Holidays and houseguests! They go together like love and marriage, don’t they? But what if you don’t have much room for extras? Our three-bedroom farmhouse worked fine for our family of five boys, thanks to bunk beds. When guests came, the boys willingly (for the most part) took to the couches, recliners, and floor.

But now that our sons are bringing home wives and children, our house is bursting at the seams when everyone visits. And no one wants to stay at a motel—they would miss out on swapping stories about childhood pranks and challenging each other to board games late into the evening.

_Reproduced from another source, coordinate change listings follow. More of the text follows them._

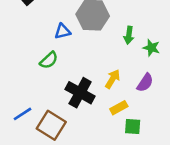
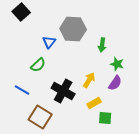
blue triangle: (63, 31) -> (49, 42), turned -40
green star: (151, 48) -> (117, 64), moved
blue line: (23, 114) -> (22, 90), moved, turned 63

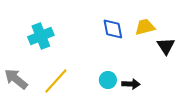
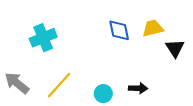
cyan circle: (108, 80) -> (103, 94), moved

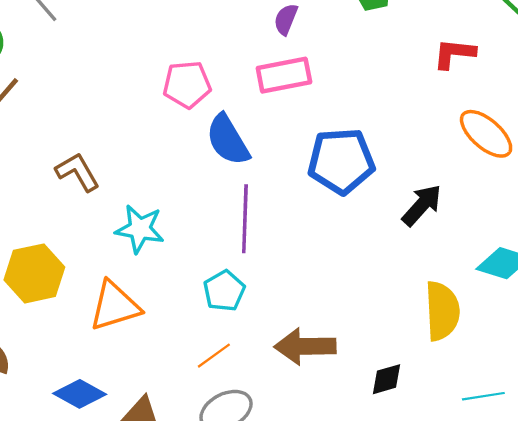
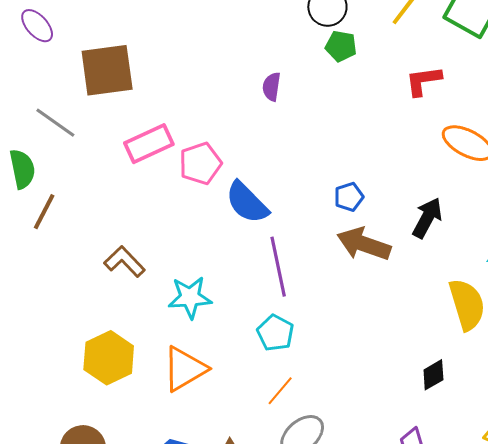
pink rectangle: (284, 75) -> (149, 144), moved
blue pentagon: (341, 161) -> (349, 197), size x0.5
brown arrow: (305, 346) -> (364, 244), moved, turned 34

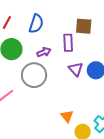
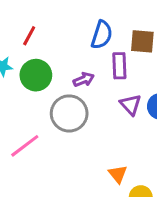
blue semicircle: (36, 24) -> (102, 35), moved

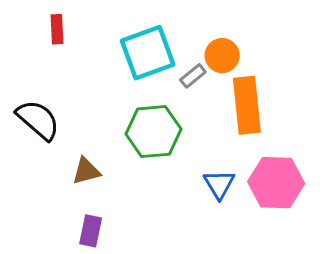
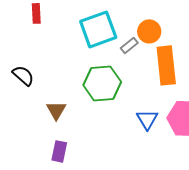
black semicircle: (38, 120) -> (23, 75), size x0.7
brown triangle: (86, 171) -> (56, 110), turned -45

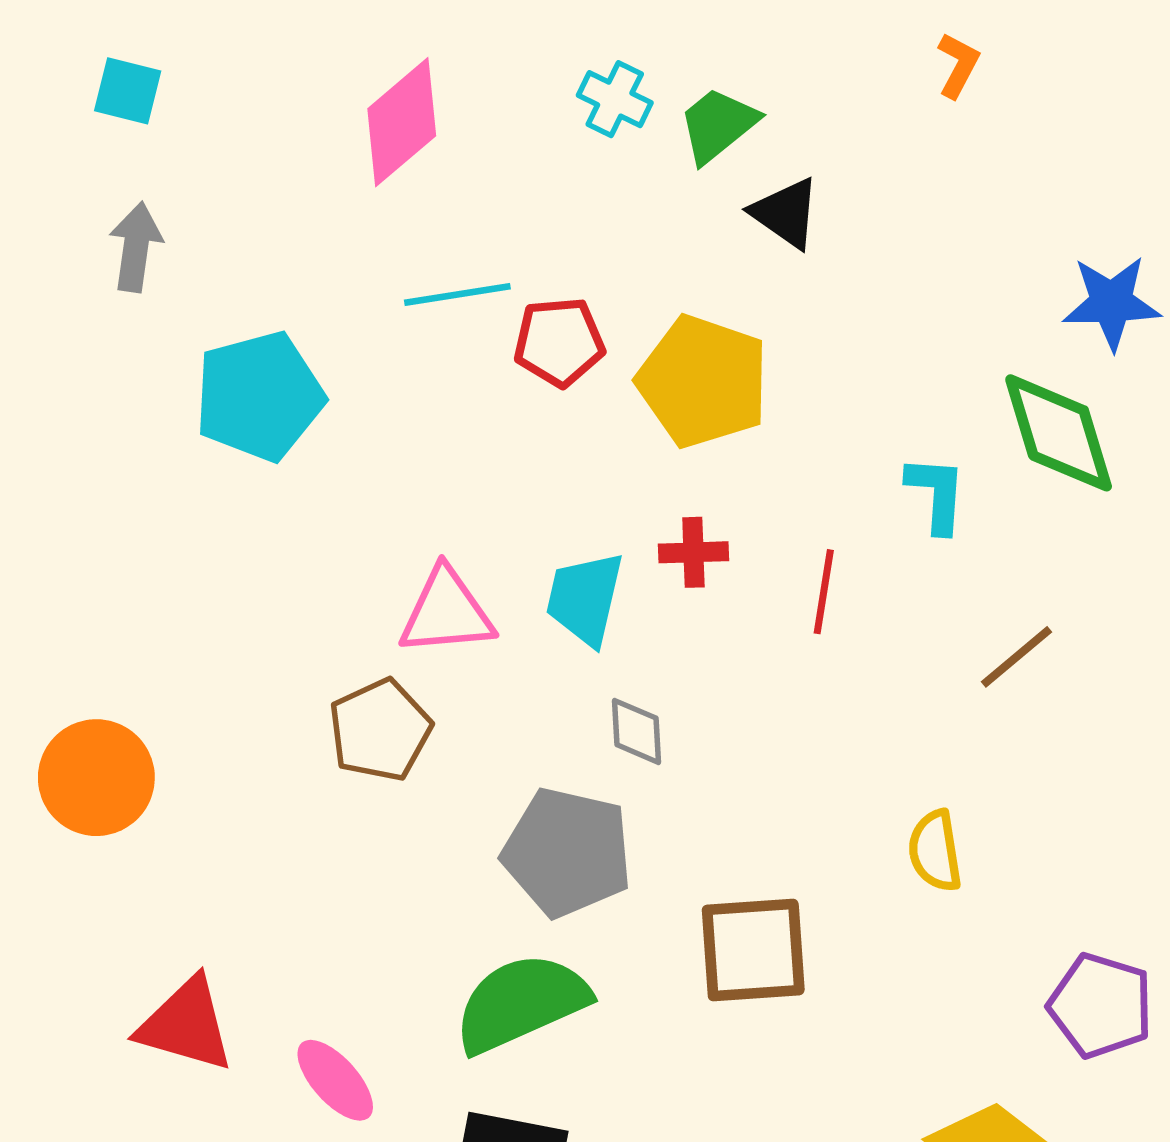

Last summer when we hosted fourteen overnighters and uncounted day guests for four days, I jotted down some tips that worked for us. See if you can find a fresh idea or two for sheltering your guests with ease.

Sleeping Arrangements

     •   Evaluate your options. If your sleepers outnumber your beds, get creative. For adults, we have successfully used air beds (the modern ones are surprisingly comfortable), couches, recliners, a tent, a camper trailer, and the back of a station wagon padded with lawn chair cushions. For young children we’ve faced two living room chairs together to improvise sleeping space. Once we padded a dresser drawer with blankets for a tiny baby, setting it on the floor next to his parents. We’ve used borrowed cribs and playpens, too.

     •   Since we have lots of houseguests, I’ve set aside large bins to store extra bedding. It is handy to store one complete set in each bin so you don’t have to dig through several bins to get sheets, blankets, and pillows. Some rooms have dressers or closet shelves to store bedding.

     •   If your temporary beds, such as couches, will have other daytime purposes, decide where the bedding will be stored during the day. Likewise, think through where guests whose bedrooms vanish at dawn can keep their luggage.

     •   Select a place for guests to place coats, cameras, and other items they will use during the day. A cell phone charging area is essential with a dozen wired adults in the house.

     •   Think about what you can provide for your guests’ comfort: perhaps an extra blanket or pillow, a reading light and selection of books and magazines, a coaster for a bedside glass of water, an alarm clock, a night-light, or a flashlight.


Lots of people sharing the same bathroom? Here are some ideas:

     •   Place a set of bath linens on each person’s bed; let them know where to hang their wet towels after use. When folded in thirds lengthwise, we can fit three bath towels on each towel bar. We supplement towel rod space with a plastic hanger (doesn’t rust) to hang on a bathroom or bedroom door hook.

     •   Set a pad of sticky notes and a pencil on the bathroom counter. Each guest posts his name on the wall above his towel. This really helps if all of your towels are the same color.

     •   Check each bathroom at least twice daily. If you have lots of ladies in the house, expect the toilet paper to vanish at an astonishing rate.

     •   Keep a stash of new toothbrushes, toothpaste, feminine supplies, shampoo, over-the-counter pain medications, etc., in case someone has forgotten an item.

Food For a Crowd

No room around the table for your crowd? Here are some hints that work even in a small house.

     •   Consider folding card tables or TV trays. Borrow or invest in some folding chairs. Pull out large floor pillows for teens and tweens. Drag in the benches from your picnic table or your lawn chairs.